In fact Michael, who had once found difficulty thinking of someone he fancied, was suddenly shocked by how many beautiful people there were in the world. There were his students, whom university protocols said he must not touch. They rained down onto his bed, sweet and young and at their best, no longer calculating grades or hoping to avoid paying fees until they were sure of an A. In the magic space of the miracle, he and students became what they were in fact: equals. His beautiful body did its work and Michael did not even allow himself the thought: I'm cured. Everything had become light and easy and floating, as if they all had the bones of birds.
There was the boy behind the till at Tesco, whom Michael had once found almost unbearably beautiful. His beauty was not unbearable now because of that equality. Michael was up to it. The boy from Tesco liked being tickled and roared with delighted laughter on Michael's bed. He recombed Michael's hair with gel into a kind of cross between James Dean and Christian Bale. Michael combed it again to save it after the boy had gone, and realized he would comb it that way from now on.

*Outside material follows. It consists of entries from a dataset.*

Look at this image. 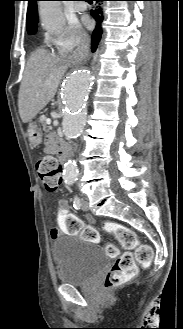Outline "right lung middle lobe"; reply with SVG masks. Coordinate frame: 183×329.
I'll list each match as a JSON object with an SVG mask.
<instances>
[{"label": "right lung middle lobe", "mask_w": 183, "mask_h": 329, "mask_svg": "<svg viewBox=\"0 0 183 329\" xmlns=\"http://www.w3.org/2000/svg\"><path fill=\"white\" fill-rule=\"evenodd\" d=\"M37 31V29L33 30L32 32H30L29 34H35Z\"/></svg>", "instance_id": "1"}]
</instances>
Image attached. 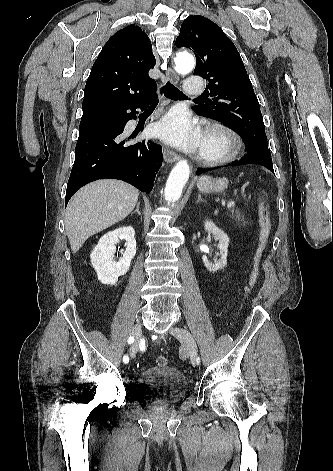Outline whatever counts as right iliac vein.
Returning <instances> with one entry per match:
<instances>
[{"label":"right iliac vein","mask_w":333,"mask_h":471,"mask_svg":"<svg viewBox=\"0 0 333 471\" xmlns=\"http://www.w3.org/2000/svg\"><path fill=\"white\" fill-rule=\"evenodd\" d=\"M132 334L135 338L131 348H130V355L131 357H135L136 353L139 349L140 339L142 336V326L141 324L137 323L132 328Z\"/></svg>","instance_id":"63e3f726"}]
</instances>
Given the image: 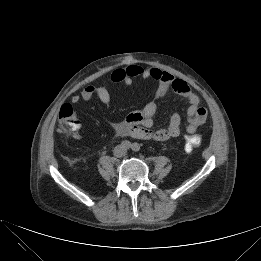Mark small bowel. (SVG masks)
<instances>
[{"label":"small bowel","instance_id":"c3829d8e","mask_svg":"<svg viewBox=\"0 0 261 261\" xmlns=\"http://www.w3.org/2000/svg\"><path fill=\"white\" fill-rule=\"evenodd\" d=\"M153 79L157 82L154 99L137 111L128 114L124 120L113 126L116 136L134 137L142 140L167 141L176 138L181 133V116L174 113L169 120V124L164 129L153 131L154 115L157 110L156 100L161 99L169 90L186 99L188 102L186 132L195 133L203 125L208 117V111L200 103L198 96L190 89L183 80L176 79L170 73L157 68H143L138 65H130L125 68H117L110 74V81L116 84L131 85L135 78ZM93 97H98L104 104H109L111 95L108 88L103 85H87L79 95L71 98L73 104L81 100L89 101Z\"/></svg>","mask_w":261,"mask_h":261}]
</instances>
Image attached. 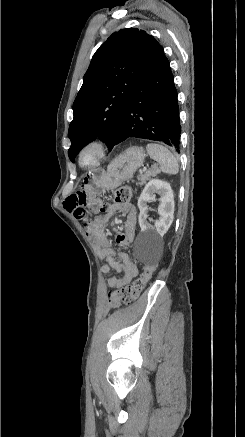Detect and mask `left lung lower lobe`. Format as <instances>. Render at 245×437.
<instances>
[{"label":"left lung lower lobe","mask_w":245,"mask_h":437,"mask_svg":"<svg viewBox=\"0 0 245 437\" xmlns=\"http://www.w3.org/2000/svg\"><path fill=\"white\" fill-rule=\"evenodd\" d=\"M180 128L174 78L160 45L125 105L113 146L136 137L161 141L179 152Z\"/></svg>","instance_id":"obj_1"}]
</instances>
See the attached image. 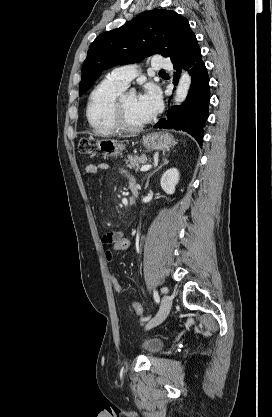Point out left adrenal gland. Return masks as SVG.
I'll return each instance as SVG.
<instances>
[{
    "instance_id": "1",
    "label": "left adrenal gland",
    "mask_w": 272,
    "mask_h": 417,
    "mask_svg": "<svg viewBox=\"0 0 272 417\" xmlns=\"http://www.w3.org/2000/svg\"><path fill=\"white\" fill-rule=\"evenodd\" d=\"M168 160L166 159V158H164L163 159V164H161L159 167H157L152 173H150L148 176H147V181H146V185H145V189L148 187V185H149V179H150V177L154 174V173H156L159 169H161L164 165H167L168 164Z\"/></svg>"
}]
</instances>
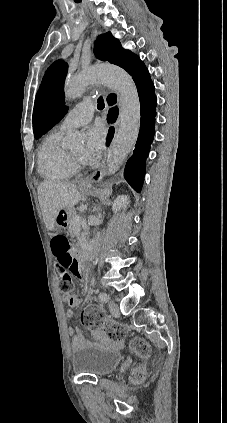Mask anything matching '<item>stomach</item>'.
<instances>
[{"mask_svg":"<svg viewBox=\"0 0 227 423\" xmlns=\"http://www.w3.org/2000/svg\"><path fill=\"white\" fill-rule=\"evenodd\" d=\"M79 186L83 194H91V192H94V188H92L91 182H89V184H81V182H79Z\"/></svg>","mask_w":227,"mask_h":423,"instance_id":"stomach-1","label":"stomach"}]
</instances>
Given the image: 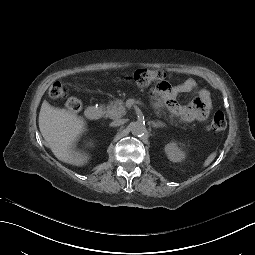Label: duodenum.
Instances as JSON below:
<instances>
[{
    "mask_svg": "<svg viewBox=\"0 0 255 255\" xmlns=\"http://www.w3.org/2000/svg\"><path fill=\"white\" fill-rule=\"evenodd\" d=\"M103 110L100 107L90 106L85 110V116L89 120H98L102 117Z\"/></svg>",
    "mask_w": 255,
    "mask_h": 255,
    "instance_id": "1",
    "label": "duodenum"
}]
</instances>
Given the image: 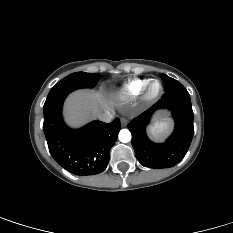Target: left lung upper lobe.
<instances>
[{
    "label": "left lung upper lobe",
    "instance_id": "obj_1",
    "mask_svg": "<svg viewBox=\"0 0 233 233\" xmlns=\"http://www.w3.org/2000/svg\"><path fill=\"white\" fill-rule=\"evenodd\" d=\"M161 79L164 82V86H165V90H169L172 89L173 87H175L177 84H179L178 81H176L175 79L165 75V74H161Z\"/></svg>",
    "mask_w": 233,
    "mask_h": 233
}]
</instances>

Other kinds of fear disappeared. There was the braindamaged boy Michael had met at a dinner party years before. His name was Robin. Robin had reached out to Michael and tried to take his hand and fumbled with it. 'I can't say things,' he said. 'I want to touch you.' Robin had offered up his hands that were helpless to hold. His slurry voice and his numb sideways lips had put off the younger Michael. Michael welcomed him now and was rewarded. In bed Robin was ruined, muscular, twisted, lithe.

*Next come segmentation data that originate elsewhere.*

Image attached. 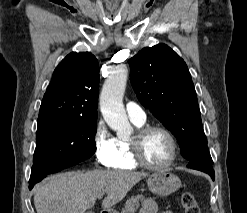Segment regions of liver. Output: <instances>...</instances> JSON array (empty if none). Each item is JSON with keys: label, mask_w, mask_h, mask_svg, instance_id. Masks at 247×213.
I'll list each match as a JSON object with an SVG mask.
<instances>
[{"label": "liver", "mask_w": 247, "mask_h": 213, "mask_svg": "<svg viewBox=\"0 0 247 213\" xmlns=\"http://www.w3.org/2000/svg\"><path fill=\"white\" fill-rule=\"evenodd\" d=\"M146 176L144 172L122 170L60 173L35 187V209L37 213H85L105 191L102 207L109 209Z\"/></svg>", "instance_id": "obj_1"}]
</instances>
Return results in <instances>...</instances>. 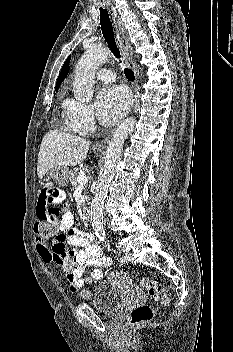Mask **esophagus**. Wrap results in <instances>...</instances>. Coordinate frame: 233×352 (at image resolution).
I'll use <instances>...</instances> for the list:
<instances>
[{"label": "esophagus", "instance_id": "obj_1", "mask_svg": "<svg viewBox=\"0 0 233 352\" xmlns=\"http://www.w3.org/2000/svg\"><path fill=\"white\" fill-rule=\"evenodd\" d=\"M113 18H114V24H115V38H116L117 45L122 53L123 60L129 68L137 72L136 64L132 60V57L129 52L124 23L119 18H117L116 15H114ZM112 133L113 132L109 133L101 142L97 143L96 146L100 148H106L110 141Z\"/></svg>", "mask_w": 233, "mask_h": 352}]
</instances>
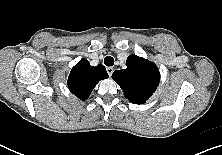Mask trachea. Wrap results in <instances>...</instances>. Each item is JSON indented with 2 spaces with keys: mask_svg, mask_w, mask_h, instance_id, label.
I'll list each match as a JSON object with an SVG mask.
<instances>
[{
  "mask_svg": "<svg viewBox=\"0 0 222 155\" xmlns=\"http://www.w3.org/2000/svg\"><path fill=\"white\" fill-rule=\"evenodd\" d=\"M104 64L106 66H112L114 64V59L111 56H106L104 59Z\"/></svg>",
  "mask_w": 222,
  "mask_h": 155,
  "instance_id": "3493384b",
  "label": "trachea"
}]
</instances>
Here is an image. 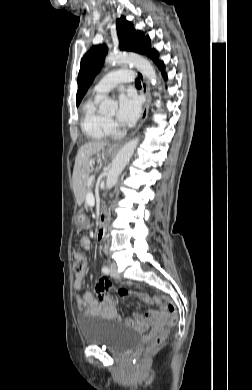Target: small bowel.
<instances>
[{"instance_id": "c3829d8e", "label": "small bowel", "mask_w": 252, "mask_h": 390, "mask_svg": "<svg viewBox=\"0 0 252 390\" xmlns=\"http://www.w3.org/2000/svg\"><path fill=\"white\" fill-rule=\"evenodd\" d=\"M80 242L85 249L90 248L89 238L83 237ZM85 278V270L76 273L73 283L75 290L80 291L83 289ZM108 285L109 282L106 279H101L96 286L97 297L91 292H84L82 294V298L92 315L122 323L126 327L150 335L159 333L163 330L165 326V315L159 310H148L145 314L135 313L132 318L121 319L117 313L116 304L113 298L106 292Z\"/></svg>"}]
</instances>
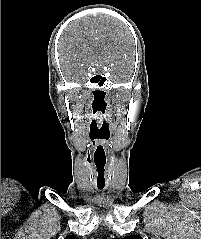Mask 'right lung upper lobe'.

Michael wanted to photograph them but knew that was futile. He wanted to sketch them but he couldn't draw.
Then Michael called up an actor who had once stayed in the same house during the Edinburgh Festival. They had gone to bed with each other, and it hadn't worked, and Michael had moped for weeks. Michael had him back now. His name was Stephen, and he began a dance around Michael's bed. It was an odd, looping thing he had learned in some other country, somewhere like Bulgaria. After Stephen was gone, Michael found he could imitate it. He could make his belly and heavy feet move like Stephen's.
Michael found he could recreate Stavros's dim smile and loping stride. He found he could light a cigarette one-handed like Nick. He could make his face and hands move like his brain-damaged lover. Among all his strengths, Michael's greatest talent would be of use only to him: he could remember people in his body. He would remember all of them.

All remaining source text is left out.